當大氣電漿運用於製作特殊的表面官能基或鍍膜時,除維持電漿所需的氣體源外,需添加可形成鍍膜的前驅物流體。若電漿出口噴嘴是固定不動的,前驅物流體可藉由連接至電漿出口噴嘴的固定管路來導入出口噴嘴。然而,對於電漿出口噴嘴是轉動的類型而言,要如何在會轉動的電漿出口噴嘴上設置固定的管路,還需避免管路在電漿出口噴嘴轉動時跟著轉動,是本領域研究的方向。此外,不同的電漿與前驅物流體需要混合的程度不同,要如何滿足不同的混合需求,也是本領域研究的方向。When atmospheric plasma is used to make special surface functional groups or coatings, in addition to the gas source required to maintain the plasma, it is necessary to add precursor fluids that can form coatings. If the plasma outlet nozzle is stationary, the precursor fluid can be introduced into the outlet nozzle through a fixed line connected to the plasma outlet nozzle. However, for the type that the plasma outlet nozzle is rotating, how to set a fixed pipeline on the rotating plasma outlet nozzle, and also need to prevent the pipeline from rotating when the plasma outlet nozzle rotates, is a research in this field. direction. In addition, different plasmas and precursor fluids need to be mixed to different degrees, and how to meet different mixing requirements is also a research direction in this field.
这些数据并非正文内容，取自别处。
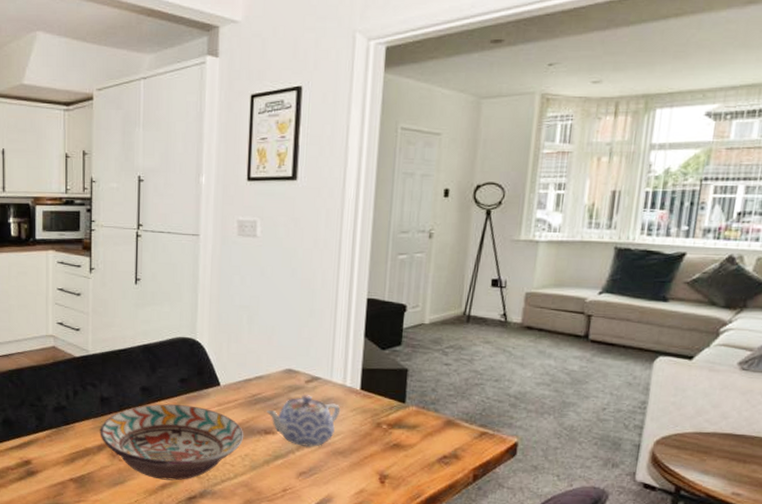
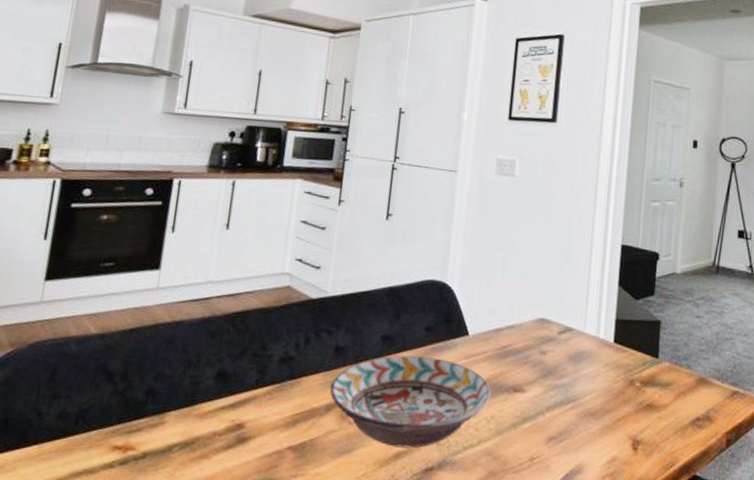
teapot: present [266,395,341,448] -> none [516,347,594,408]

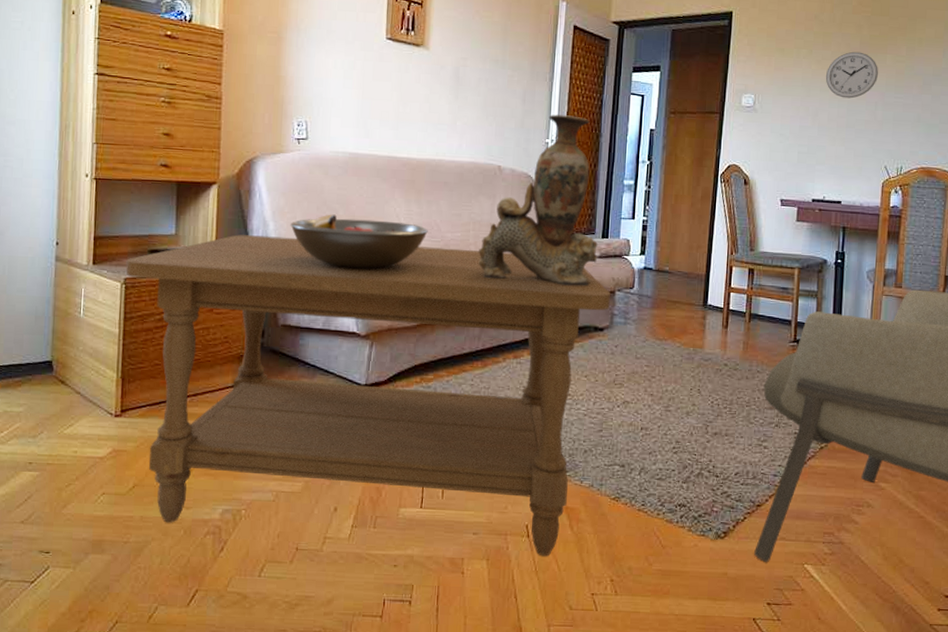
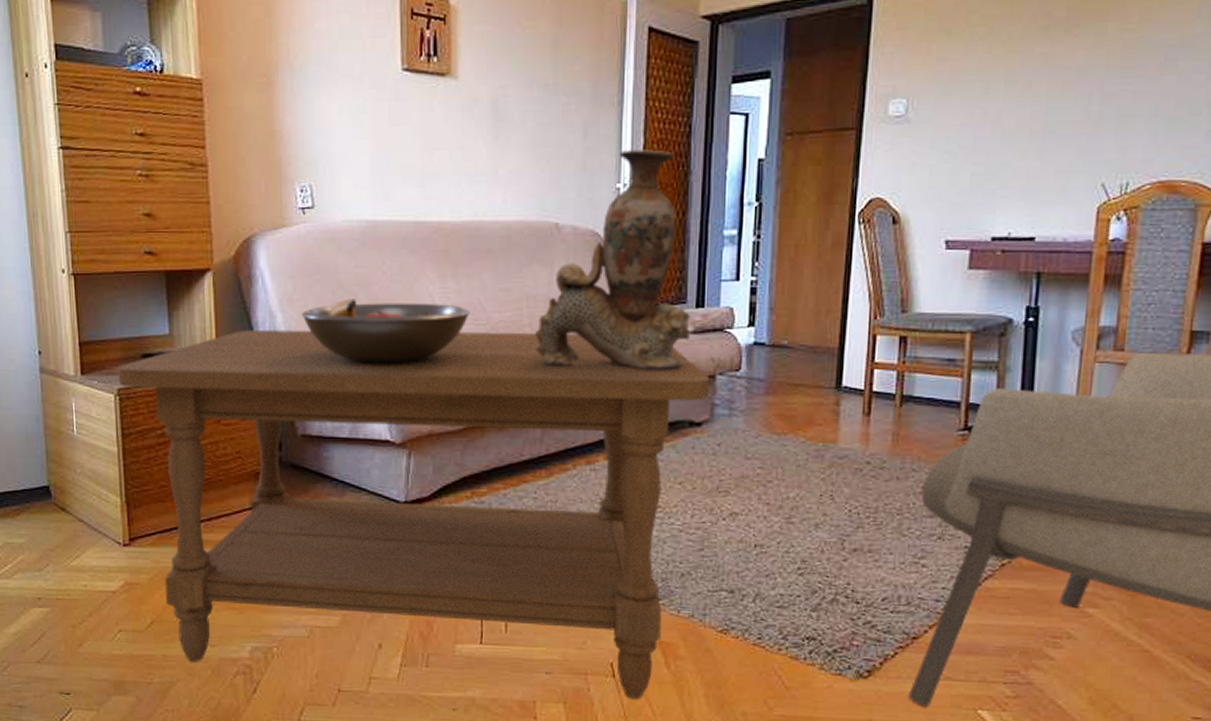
wall clock: present [825,51,879,99] -> none [1012,22,1096,92]

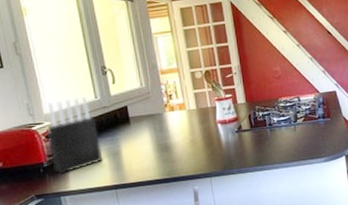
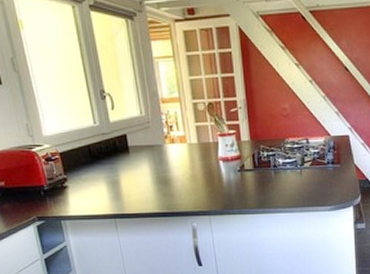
knife block: present [46,96,103,174] -> none [46,120,102,199]

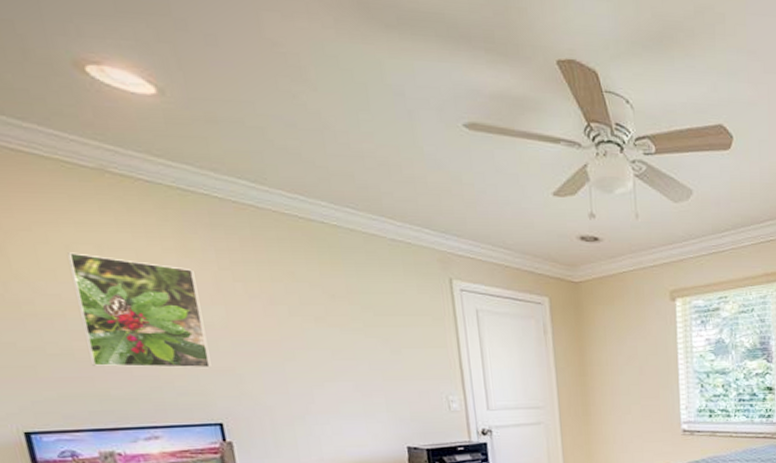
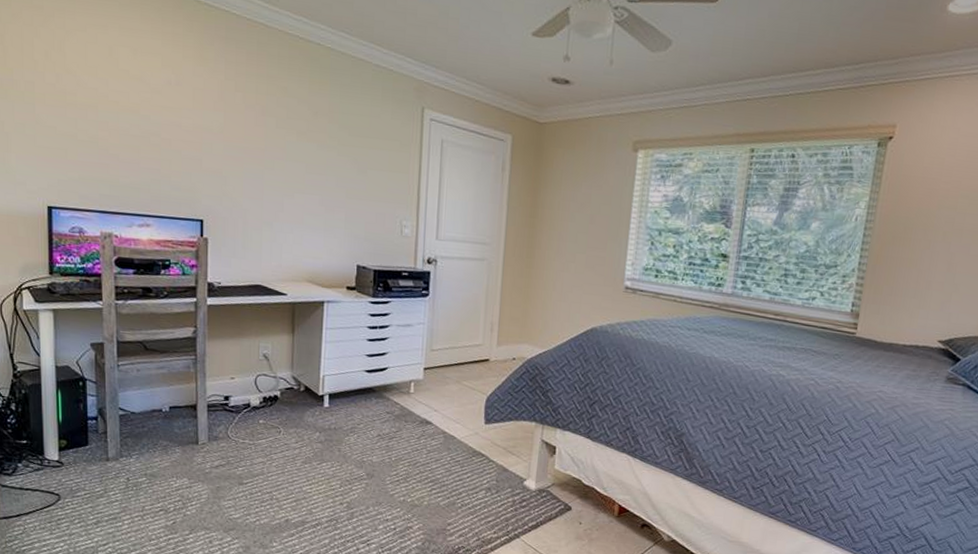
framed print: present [67,252,212,369] -> none [110,53,205,168]

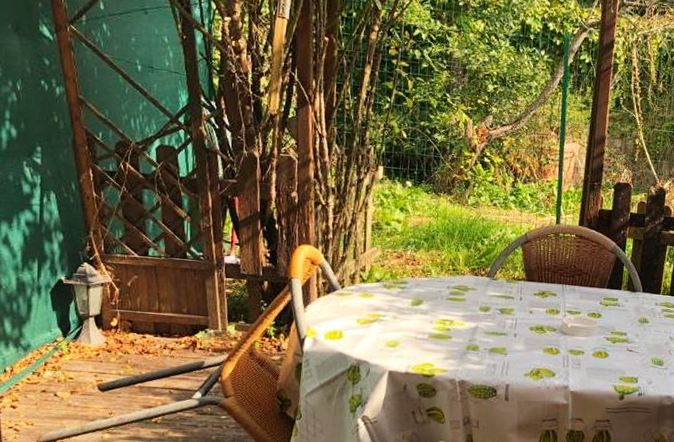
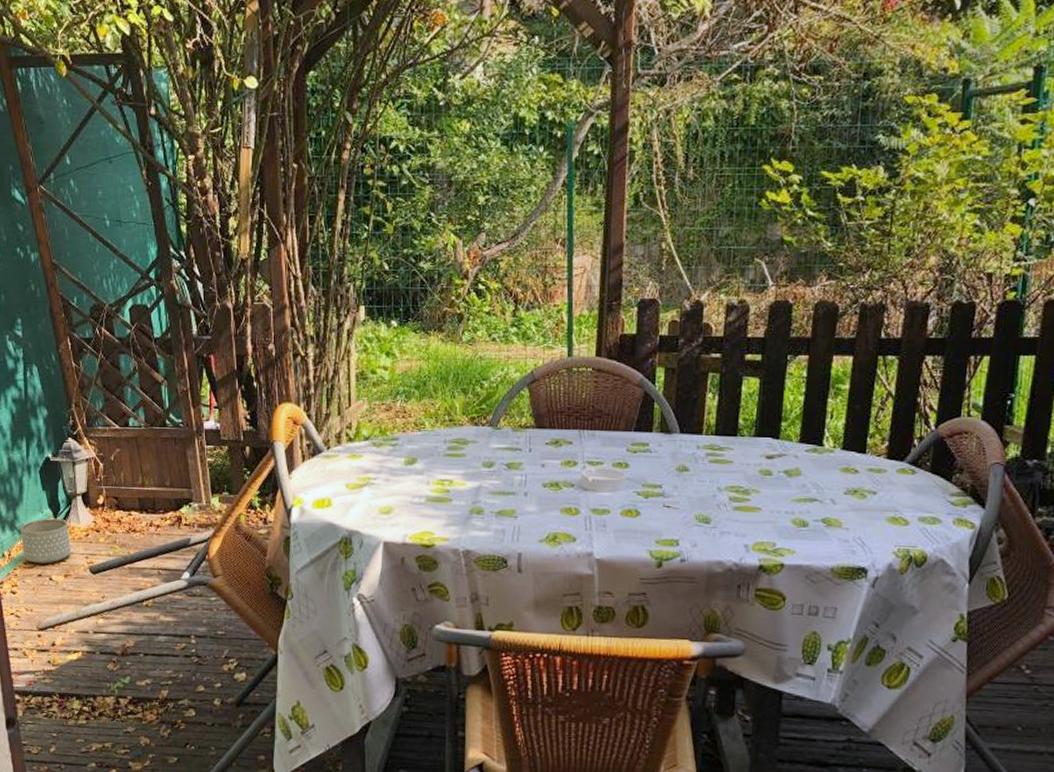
planter: none [25,337,79,381] -> present [20,518,70,564]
本發明提供一種適用於電漿系統的流體導入模組,其應用於電漿系統,且包括旋轉噴嘴及設置於旋轉噴嘴且不連動於旋轉噴嘴的前驅物供應裝置。此外,適用於電漿系統的流體導入模組還具有可滿足電漿與前驅物流體不同的混合需求的設計。The invention provides a fluid introduction module suitable for a plasma system, which is applied to a plasma system and includes a rotating nozzle and a precursor supply device arranged on the rotating nozzle and not linked to the rotating nozzle. In addition, the fluid introduction module suitable for plasma systems also has a design that can meet the different mixing requirements of plasma and precursor fluids.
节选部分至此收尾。